“The Blues”: few phrases within the lexicon of musical terminology are as loaded with intrigue, mystery, myth, legend, iconic imagery and folklore. While much of this is no doubt rooted more deeply in marketing than reality, that particular current in the history of popular music still remains enormously influential, and the formative influence on all manner of subsequent music making. In all corners of the world today, singers can be heard delivering lines like, “Blues fell like rain”, or “I believe I’ll dust my broom” – singing the music of the impoverished Black underclass of the Mississippi Delta from around the time of the First World War. That extraordinary fact in itself is a story worth telling.
American musicologist and social historian Robert Palmer hit the road during the 1970s to research a book on the music he loved: The Blues. He travelled the length of the United States, visiting the farms and plantations where the Blues was born, interviewing those who were there (or their immediate successors), travelled the migration routes on which African Americans fled Northwards, and explored Chicago’s Black community from where it was first electrified, then popularised and then globalised.

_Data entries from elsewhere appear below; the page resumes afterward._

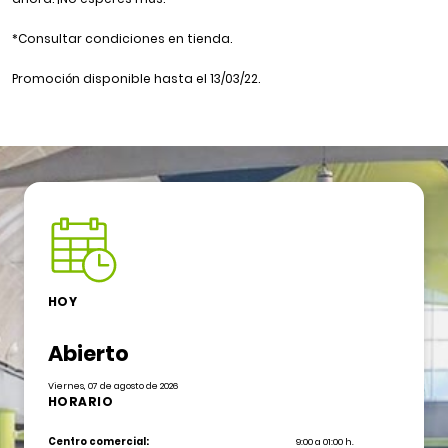
*Consultar condiciones en tienda.
Promoción disponible hasta el 13/03/22.
HOY
Abierto
Viernes, 07 de agosto de 2026
HORARIO
Centro comercial:
9:00 a 01:00 h.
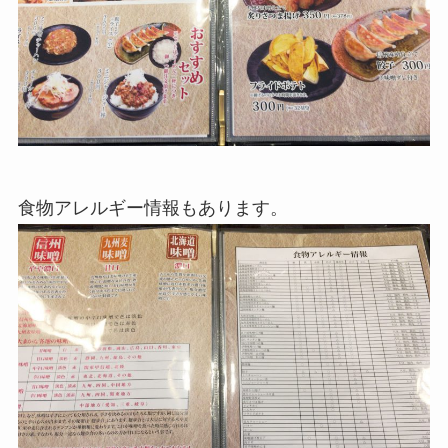
食物アレルギー情報もあります。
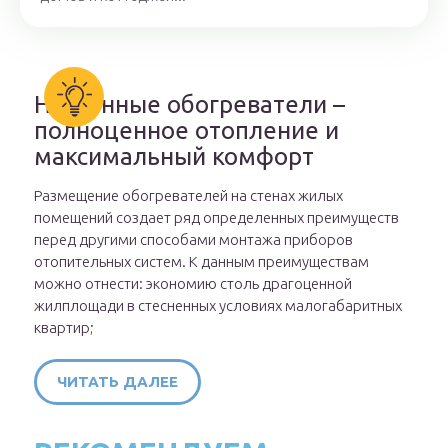
Настенные обогреватели –
полноценное отопление и
максимальный комфорт
Размещение обогревателей на стенах жилых
помещений создает ряд определенных преимуществ
перед другими способами монтажа приборов
отопительных систем. К данным преимуществам
можно отнести: экономию столь драгоценной
жилплощади в стесненных условиях малогабаритных
квартир;
ЧИТАТЬ ДАЛЕЕ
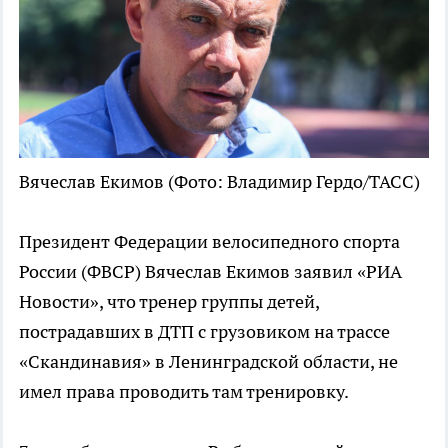
Вячеслав Екимов
(Фото: Владимир Гердо/ТАСС)
Президент Федерации велосипедного спорта
России (ФВСР) Вячеслав Екимов заявил «РИА
Новости», что тренер группы детей,
пострадавших в ДТП с грузовиком на трассе
«Скандинавия» в Ленинградской области, не
имел права проводить там тренировку.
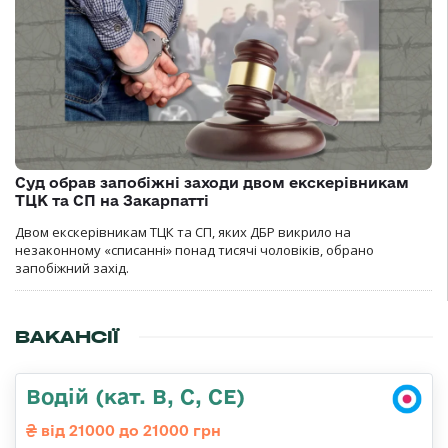
Суд обрав запобіжні заходи двом екскерівникам
ТЦК та СП на Закарпатті
Двом екскерівникам ТЦК та СП, яких ДБР викрило на
незаконному «списанні» понад тисячі чоловіків, обрано
запобіжний захід.
ВАКАНСІЇ
Водій (кат. B, C, CE)
від 21000 до 21000 грн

The book, although 'academic' in its depth of research, is pleasantly easy reading. It brilliantly weaves the sound of the music onto the backdrop of the social history that produced it, bringing fascinating insights into the political, religious, economic and geographical landscape which not only shaped the sound but also the experiences and lyrics of the bluesmen. Palmer’s foray’s into music-theory are also written so straightforwardly that they are generally comprehensible to the non-technical reader like myself. Most fascinatingly are his descriptions of the similarities between the micro-tonal shadings of master vocalists like Muddy Waters (much imitated, seldom equalled), and some West African languages. Likewise his comparisons of African drum rhythms with the polyrhythmic explorations of early Delta Bluesmen like Charley Patton are absorbing reading.
For anyone who loves the Blues – this is essential reading.